Variables | Group | Entire set (n = 1002) |
Training set (n = 501) |
Validation set (n = 501) | P-value |
---|---|---|---|---|---|
Age | ≤ 65 | 428 (42.71%) | 220 (43.91%) | 208 (41.52%) | 0.5896 |
> 65 | 558 (55.69%) | 276 (55.09%) | 282 (56.29%) | ||
Unknow | 16 (1.6%) | 5 (1%) | 11 (2.2%) | ||
Gender | Female | 401 (40.02%) | 195 (38.92%) | 206 (41.12%) | 0.5191 |
Male | 601 (59.98%) | 306 (61.08%) | 295 (58.88%) | ||
Stage | Stage I | 514 (51.3%) | 262 (52.3%) | 252 (50.3%) | 0.6556 |
Stage II | 279 (27.84%) | 135 (26.95%) | 144 (28.74%) | ||
Stage III | 164 (16.37%) | 86 (17.17%) | 78 (15.57%) | ||
Stage IV | 33 (3.29%) | 14 (2.79%) | 19 (3.79%) | ||
Unknow | 12 (1.2%) | 4 (0.8%) | 8 (1.6%) | ||
T stage | T1 | 283 (28.24%) | 154 (30.74%) | 129 (25.75%) | 0.0919 |
T2 | 559 (55.79%) | 262 (52.3%) | 297 (59.28%) | ||
T3 | 115 (11.48%) | 65 (12.97%) | 50 (9.98%) | ||
T4 | 42 (4.19%) | 20 (3.99%) | 22 (4.39%) | ||
Unknow | 3 (0.3%) | 0 (0%) | 3 (0.6%) | ||
M stage | M0 | 745 (74.35%) | 369 (73.65%) | 376 (75.05%) | 0.6456 |
M1 | 32 (3.19%) | 14 (2.79%) | 18 (3.59%) | ||
Unknow | 225 (22.46%) | 118 (23.55%) | 107 (21.36%) | ||
N stage | N0 | 643 (64.17%) | 337 (67.27%) | 306 (61.08%) | 0.1652 |
N1 | 223 (22.26%) | 102 (20.36%) | 121 (24.15%) | ||
N2 | 111 (11.08%) | 51 (10.18%) | 60 (11.98%) | ||
N3 | 7 (0.7%) | 5 (1%) | 2 (0.4%) | ||
Unknow | 18 (1.8%) | 6 (1.2%) | 12 (2.4%) |
TCGA The Cancer Genome Atlas.
Construction of the nomogram
The nomogram and calibration curve were constructed using the R packages ‘survival’, ‘regplot’ and ‘rms’. The nomogram predicted the 1-year, 3-year and 5-year survival rates based on the risk score and other clinical factors.

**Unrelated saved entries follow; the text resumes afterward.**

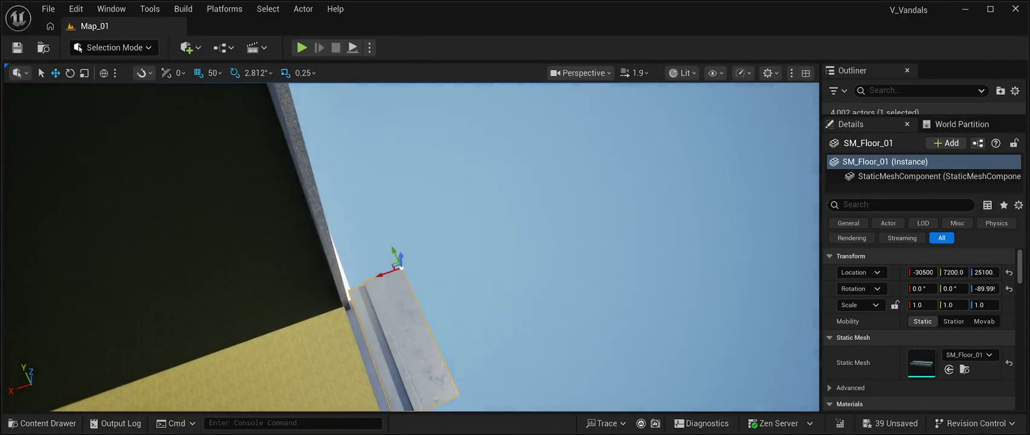
{"action": "mouse_move", "coordinate": [394, 252]}
{"action": "left_mouse_down"}
{"action": "mouse_move", "coordinate": [402, 270]}
{"action": "mouse_move", "coordinate": [375, 290]}
{"action": "mouse_move", "coordinate": [399, 230]}
{"action": "mouse_move", "coordinate": [371, 169]}
{"action": "left_mouse_up"}
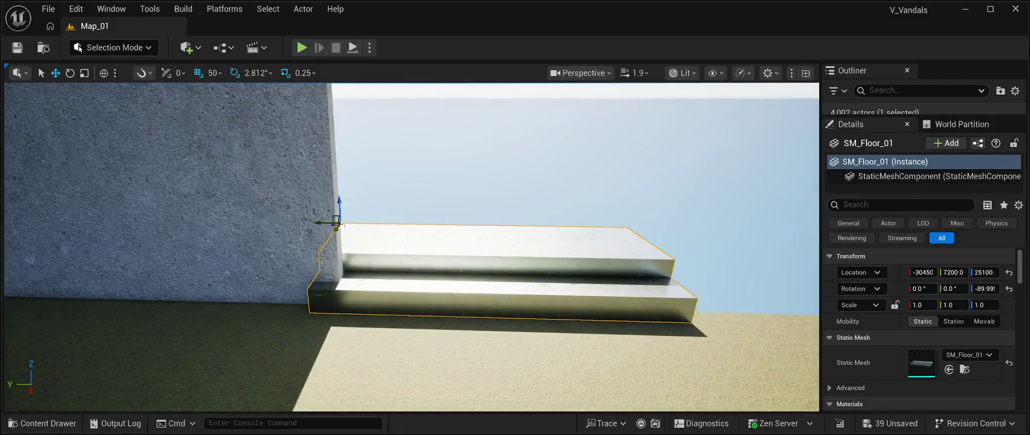
{"action": "mouse_move", "coordinate": [341, 225]}
{"action": "left_mouse_down"}
{"action": "mouse_move", "coordinate": [381, 181]}
{"action": "mouse_move", "coordinate": [423, 175]}
{"action": "left_mouse_up"}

Analyses of functional enrichment
Using the R packages ‘clusterProfiler’, ‘org.Hs.eg.db’, ‘enrichplot’, ‘ggplot2’, ‘RColorBrewer’, ‘dplyr’, ‘ggpubr’ and ‘ComplexHeatmap’, two types of functional enrichment analyses, Gene Ontology (GO; http://www.geneontology.org/) and Kyoto Encyclopedia of Genes and Genomes (KEGG; http://www.genome.jp/kegg/) analyses, were performed. Based on the threshold (P < 0.05), GO terms and KEGG signaling pathways were determined to be enriched.
Analysis of tumor mutation burden (TMB)
TMB data were saved in the mutation annotation format and retrieved from TCGA (https://portal.gdc.cancer.gov/). The R packages ‘TCGAmutations’ and ‘maftools’ were used to perform TMB analysis.
Analysis of TIME
The immune infiltration of cells was calculated using TIMER, CIBERSORT, CIBERSORT-ABS, QUANTISEQ, MCP-counter, XCELL and EPIC algorithms. The immune function analysis and immune checkpoints were calculated using the R packages ‘GSEABase’ and ‘limma’, respectively.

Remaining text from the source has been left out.